The origination fee, repayment plans and forgiveness programs are the same as for direct subsidized loans, but the forgiveness amount for unsubsidized loans may be higher because of the interest that accrues at disbursement.
Direct PLUS Loans
Direct PLUS loans are available to graduate students, professional students enrolled in professional programs and parents of dependent undergraduate students. Borrowers should not have an adverse credit history but may still qualify with an endorser.
Interest accrues immediately upon disbursement at 9.08% if received before 1 July 2025, and unpaid interest is capitalized.
Direct PLUS loans are suitable for borrowers seeking to cover large funding gaps since aggregate caps aren’t enforced.
One of the key differences between direct subsidized/unsubsidized loans and PLUS loans is that the origination fee for the latter is 4.228% as opposed to 1.057% for subsidized/unsubsidized if disbursed before 1 October 2025. That means the lender will deduct 4.228% of the PLUS loan before disbursing to the borrower.
Repayment plans are the same as direct subsidized/unsubsidized loans, but parent PLUS borrowers aren’t eligible for most income-driven repayment (IDR) plans unless consolidated into a Direct Consolidation Loan. Repayment for parent PLUS usually begins immediately after full disbursement.

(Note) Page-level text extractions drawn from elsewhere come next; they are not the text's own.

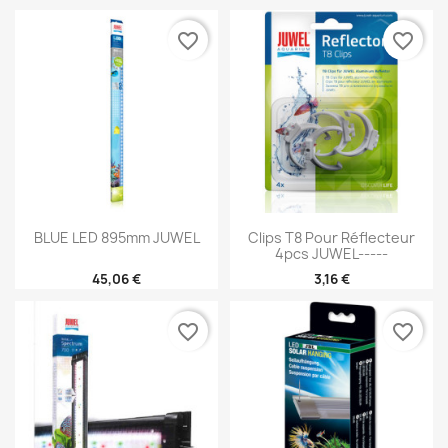
favorite_border
favorite_border
BLUE LED 895mm JUWEL
Clips T8 Pour Réflecteur
4pcs JUWEL-----
45,06 €
3,16 €
favorite_border
favorite_border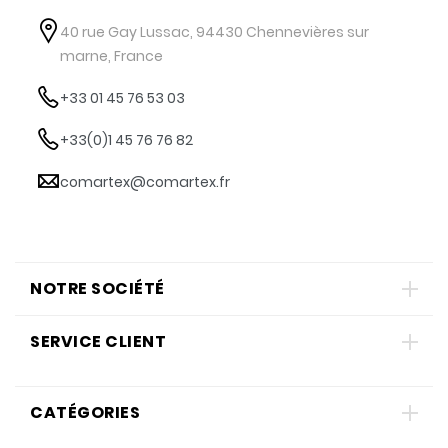
40 rue Gay Lussac, 94430 Chennevières sur
marne, France
+33 01 45 76 53 03
+33(0)1 45 76 76 82
comartex@comartex.fr
NOTRE SOCIÉTÉ
SERVICE CLIENT
CATÉGORIES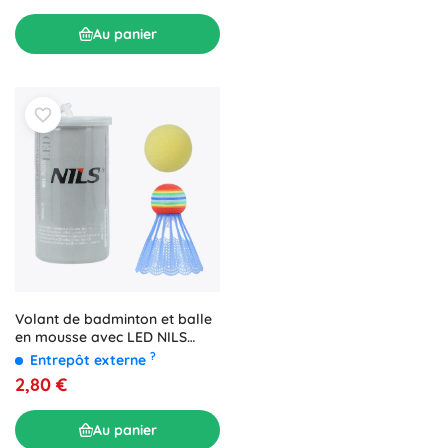
Au panier
Volant de badminton et balle
en mousse avec LED NILS
NBL6092
?
Entrepôt externe
2,80 €
Au panier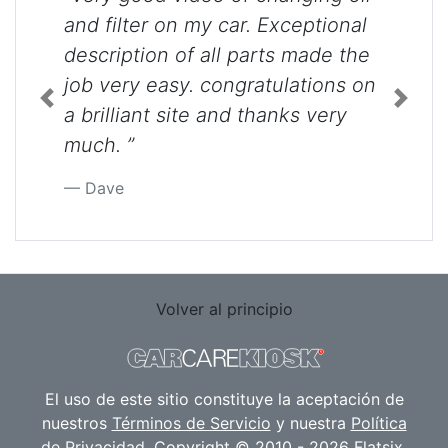
and filter on my car. Exceptional
description of all parts made the
job very easy. congratulations on
Previous
Next
a brilliant site and thanks very
much. ”
Dave
Volver al principio
El uso de este sitio constituye la aceptación de
nuestros
Términos de Servicio
y nuestra
Política
de Privacidad
. Copyright © 2010 - 2026 Flatsix,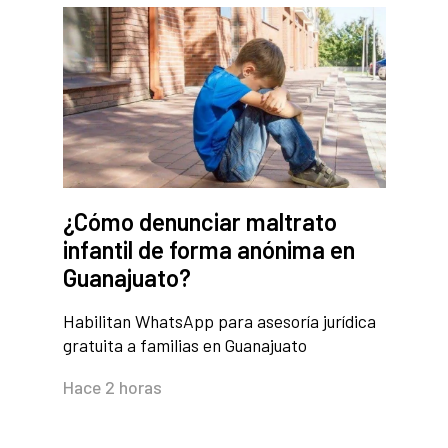
¿Cómo denunciar maltrato
infantil de forma anónima en
Guanajuato?
Habilitan WhatsApp para asesoría jurídica
gratuita a familias en Guanajuato
Hace 2 horas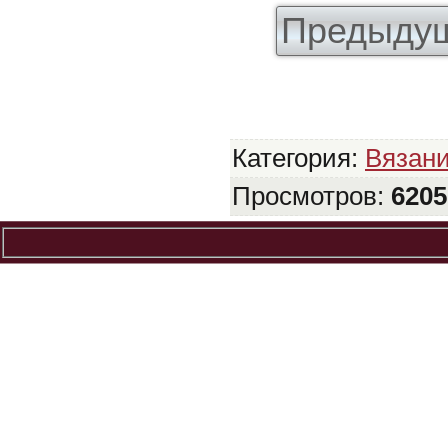
Предыдущ
Категория
:
Вязан
Просмотров
:
6205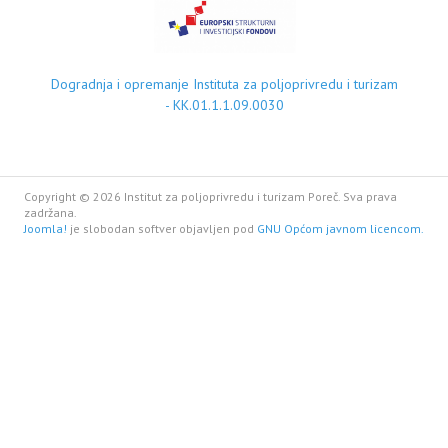
Dogradnja i opremanje Instituta za poljoprivredu i turizam
- KK.01.1.1.09.0030
Copyright © 2026 Institut za poljoprivredu i turizam Poreč. Sva prava
zadržana.
Joomla!
je slobodan softver objavljen pod
GNU Općom javnom licencom.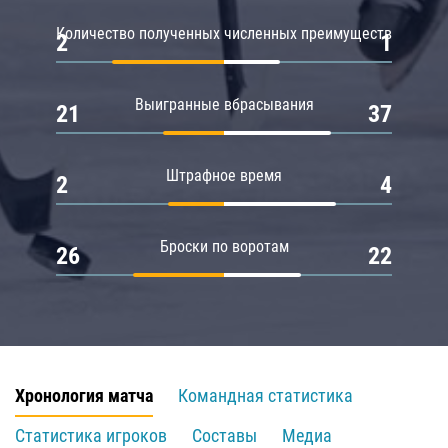
Количество полученных численных преимуществ
2
1
Выигранные вбрасывания
21
37
Штрафное время
2
4
Броски по воротам
26
22
Хронология матча
Командная статистика
Статистика игроков
Составы
Медиа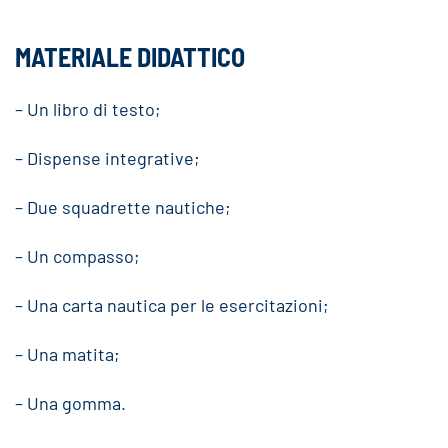
MATERIALE DIDATTICO
– Un libro di testo;
– Dispense integrative;
– Due squadrette nautiche;
– Un compasso;
– Una carta nautica per le esercitazioni;
– Una matita;
– Una gomma.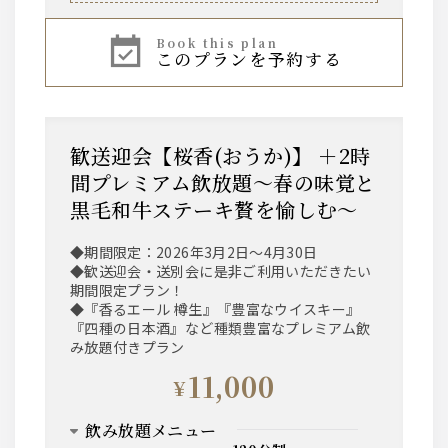
ウィスキー
book this plan
このプランを予約する
～AMERICAN～ ジムビーム
※ロック、水割り、ソーダ割り、お湯割り
サワー
歓送迎会【桜香(おうか)】 ＋2時
・ウーロンハイ ・レモンサワー
・トマトサワー ・グレープフルーツサワー
間プレミアム飲放題～春の味覚と
・梅干しサワー ・緑茶ハイ
・柚子サワー
黒毛和牛ステーキ贅を愉しむ～
◆期間限定：2026年3月2日～4月30日
梅酒
◆歓送迎会・送別会に是非ご利用いただきたい
梅酒（ロック、水割り、ソーダ割り、お湯割り）
期間限定プラン！
◆『香るエール 樽生』『豊富なウイスキー』
『四種の日本酒』など種類豊富なプレミアム飲
ワイン
み放題付きプラン
【赤】ヴィッラビアンキ ロッソ
11,000
【白】ヴィッラビアンキ ビアンコ
¥
日本酒
飲み放題メニュー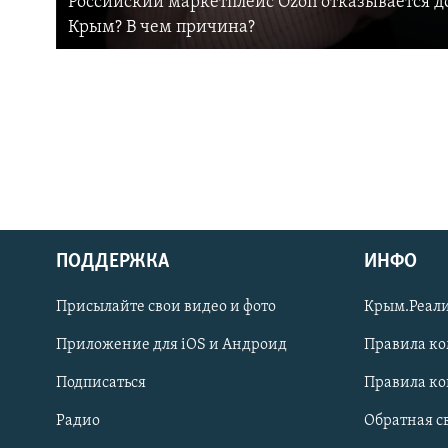
Российский маркетплейс Ozon отказывается до
Крым? В чем причина?
ПОДДЕРЖКА
ИНФО
Українською
Присылайте свои видео и фото
Крым.Реали
Qırımtatar
Приложение для iOS и Андроид
Правила к
Подписаться
Правила к
ПРИСОЕДИНЯЙТЕСЬ!
Радио
Обратная с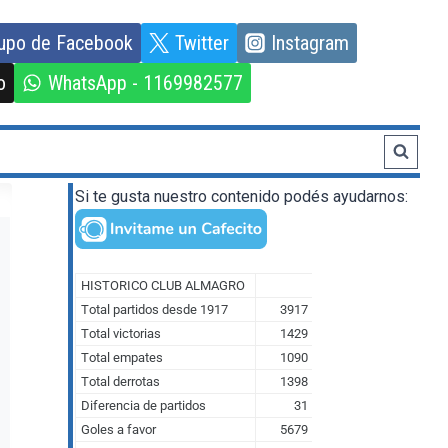
upo de Facebook
Twitter
Instagram
o
WhatsApp - 1169982577
Si te gusta nuestro contenido podés ayudarnos: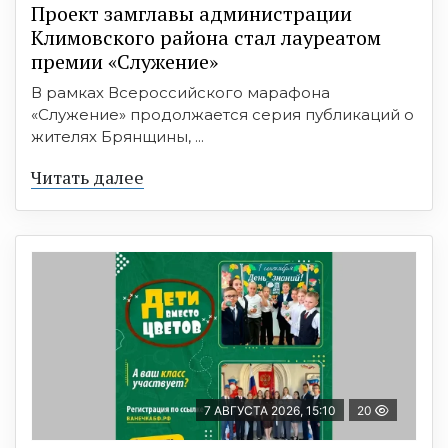
Проект замглавы администрации
Климовского района стал лауреатом
премии «Служение»
В рамках Всероссийского марафона
«Служение» продолжается серия публикаций о
жителях Брянщины, ...
Читать далее
7 АВГУСТА 2026, 15:10
20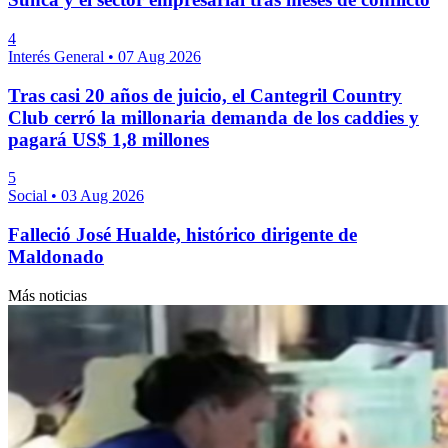
4
Interés General
•
07 Aug 2026
Tras casi 20 años de juicio, el Cantegril Country
Club cerró la millonaria demanda de los caddies y
pagará US$ 1,8 millones
5
Social
•
03 Aug 2026
Falleció José Hualde, histórico dirigente de
Maldonado
Más noticias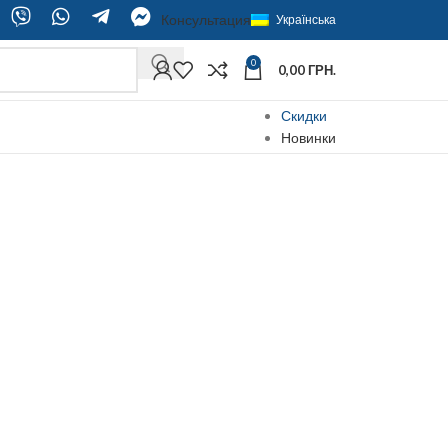
Консультация
Українська
0
0,00
ГРН.
Скидки
Новинки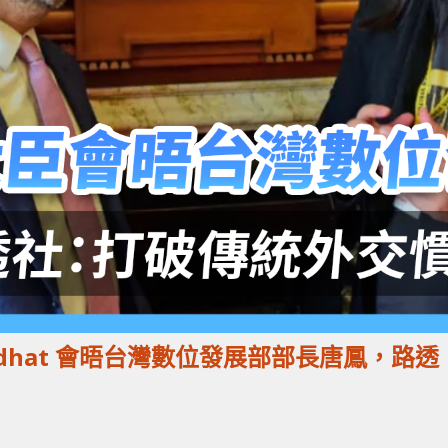
ndhat 會晤台灣數位發展部部長唐鳳，路透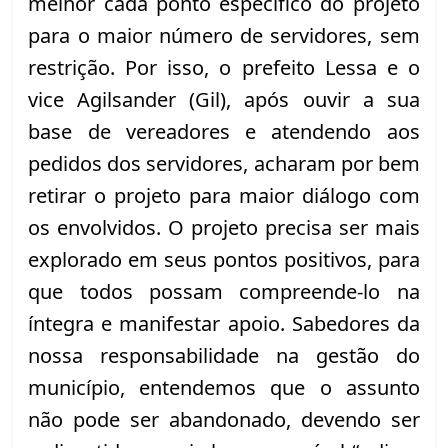
melhor cada ponto específico do projeto 
para o maior número de servidores, sem 
restrição. Por isso, o prefeito Lessa e o 
vice Agilsander (Gil), após ouvir a sua 
base de vereadores e atendendo aos 
pedidos dos servidores, acharam por bem 
retirar o projeto para maior diálogo com 
os envolvidos. O projeto precisa ser mais 
explorado em seus pontos positivos, para 
que todos possam compreende-lo na 
íntegra e manifestar apoio. Sabedores da 
nossa responsabilidade na gestão do 
município, entendemos que o assunto 
não pode ser abandonado, devendo ser 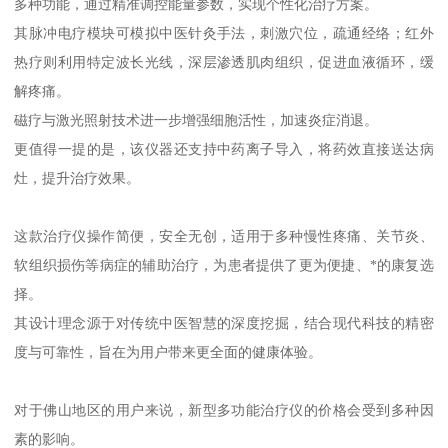
多种功能，通过精准调控能量参数，实现个性化治疗方案。
其脉冲电疗模块可模拟中医针灸手法，刺激穴位，疏通经络；红外
热疗则利用特定波长光线，深层渗透肌肉组织，促进血液循环，缓
解疼痛。
磁疗与激光照射技术进一步增强细胞活性，加速炎症消退。
更值得一提的是，该仪器还支持中药离子导入，将药效直接送达病
灶，提升治疗效果。
这款治疗仪操作简便，安全无创，适用于多种慢性疼痛、关节炎、
软组织损伤等病症的辅助治疗，为患者提供了更为便捷、*的康复选
择。
其设计理念源于对传统中医智慧的深度挖掘，结合现代科技的精密
度与可靠性，旨在为用户带来更全面的健康体验。
对于佛山地区的用户来说，新型多功能治疗仪的价格会受到多种因
素的影响。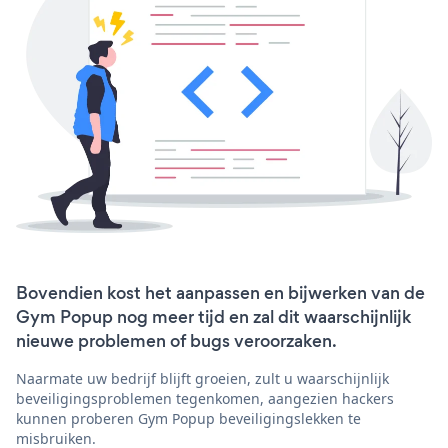
Bovendien kost het aanpassen en bijwerken van de
Gym Popup nog meer tijd en zal dit waarschijnlijk
nieuwe problemen of bugs veroorzaken.
Naarmate uw bedrijf blijft groeien, zult u waarschijnlijk
beveiligingsproblemen tegenkomen, aangezien hackers
kunnen proberen Gym Popup beveiligingslekken te
misbruiken.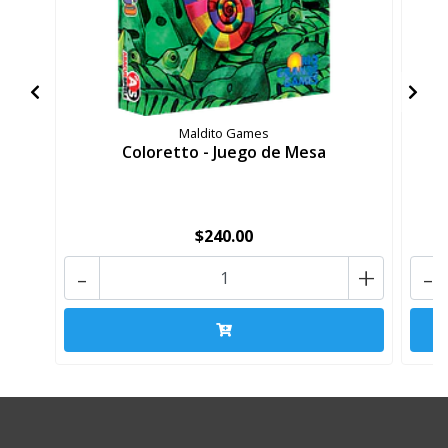
Maldito Games
Coloretto - Juego de Mesa
$240.00
-
+
-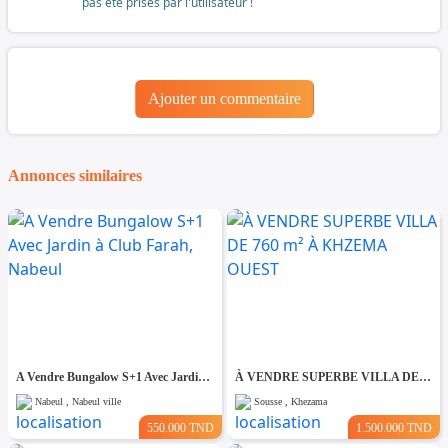
pas été prises par l'utilisateur !
Ajouter un commentaire
Annonces similaires
A Vendre Bungalow S+1 Avec Jardin à Club Farah, Nabeul
À VENDRE SUPERBE VILLA DE 760 m² À KHZEMA OUEST
Nabeul , Nabeul ville
Sousse , Khezama
550.000 TND
1.500.000 TND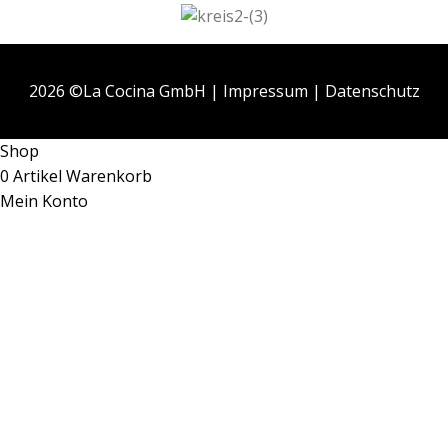
2026 ©La Cocina GmbH |
Impressum
|
Datenschutz
Shop
0
Artikel
Warenkorb
Mein Konto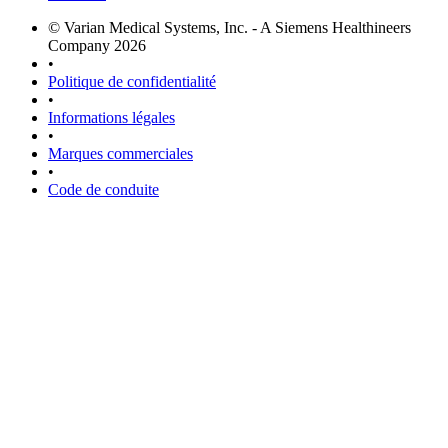
© Varian Medical Systems, Inc. - A Siemens Healthineers
Company 2026
•
Politique de confidentialité
•
Informations légales
•
Marques commerciales
•
Code de conduite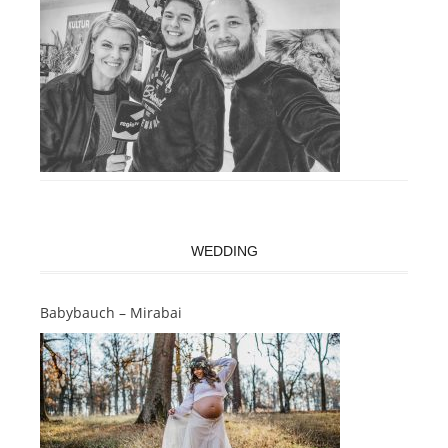
WEDDING
Babybauch – Mirabai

Deferment is available while the student is enrolled at least half-time and for 6 months after.

This loan includes parent PLUS liability, making parents liable for the loan repayment, even if the student doesn’t graduate or encounters financial difficulty.
Private Loans
Private lenders such as banks, credit unions and other financial institutions offer student loans to undergraduate, graduate and professional students. International students may also qualify with a U.S.-based co-signer, and approval depends on the borrower’s credit score, income and debt-to-income ratio.
Interest rates are usually fixed between 4% and 15%, but variable rates that fluctuate with market indices may be applicable. Interest accrues immediately after disbursement and unpaid interest may be capitalized.
Private loans cover the cost of attendance (COA) minus financial aid, and repayment terms are usually between 5 to 20 years. Repayment options include principal and interest payments, which start during school, interest-only payments require interest to be paid while in school and deferred payments provide a 6-month grace period after graduation.
Private loans don’t qualify for federal protection and non-payments of 120 to 180 days may lead to damaged credit, lawsuits or collection.
You can apply directly with the lender, and you may be required to sign a promissory note.